Thursday, May 14, 2020

NYC, COVID & poverty: No "shelter at home" for the homeless

     When my plane landed in New York City recently, I had the entire JFK airport all to myself.  Even the TSA security checkpoint was empty except for a few bored employees.  Empty.  Totally empty.  Can you even imagine a TSA line with nobody in it?  Totally surreal.  But then I saw a few more people on the subway into Manhattan -- and then lots of people on 34th Street.  People in front of Penn Station.  People next to the Empire State Building.  People walking past Macy's.

     My mind boggled.  Here's me, with a completely boggled mind.  But why was I being so gobsmacked?  Definitely not because there were people on the streets of New York City -- but rather because of the type of people I saw.  All the techies, the yuppies, the rising-star professionals, the upper-class shoppers, New York's chic urban workforce?  They were all gone from the streets completely, disappeared as if by magic.

     And all that was left on the streets of New York City were its "dregs". 

     And New York City has a hecka lot of "dregs".  America itself has a whole freaking lot of "dregs".

     Thanks to COVID-19, America's convenient veil of secrecy has been ruthlessly ripped aside and America's morbid classism has now been cruelly exposed.  Tears came to my eyes -- and I don't usually cry.

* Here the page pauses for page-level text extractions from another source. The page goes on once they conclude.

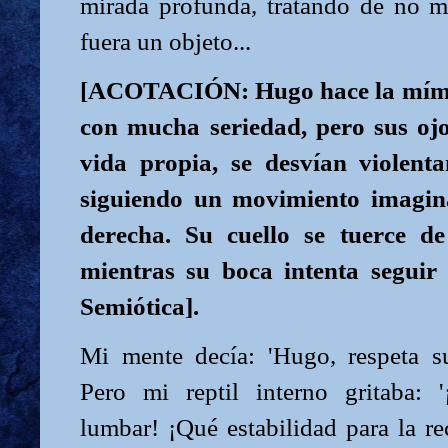
mirada profunda, tratando de no m
fuera un objeto...
[ACOTACIÓN: Hugo hace la mímic
con mucha seriedad, pero sus ojo
vida propia, se desvían violent
siguiendo un movimiento imagina
derecha. Su cuello se tuerce de
mientras su boca intenta seguir 
Semiótica].
Mi mente decía: 'Hugo, respeta s
Pero mi reptil interno gritaba: 
lumbar! ¡Qué estabilidad para la rec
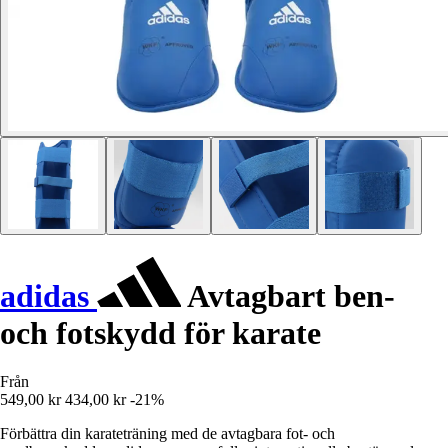
adidas
Avtagbart ben-
och fotskydd för karate
Från
549,00 kr
434,00 kr
-21%
Förbättra din karateträning med de avtagbara fot- och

     All those suave New Yorkers with homes to go to and Netflix to watch and popcorn to eat as they sit on their sofas bombarded by TV commercials with violins in the background and soothing voices telling us that "We're all in this together" and "We're here to help"?

     None of that warm-puppy feeling applies to New York City's underclasses, America's underclasses, carefully cultivated since Nixon and Reagan -- and now in full bloom right next to Madison Square Garden.

     And then I thought of our recent "stimulus package" -- $1200 to everyone who has filed an income tax return.  $1200 might be a drop in the bucket for some Americans, but to the people actually living on the streets of New York City, $1200 would be a freaking miracle, a wonderful last meal, a comfortable place to finally lay down their heads -- like a dead man walking being offered a last meal before midnight.

     But none of those who are truly in need will be getting any of America's bounty.  Once again.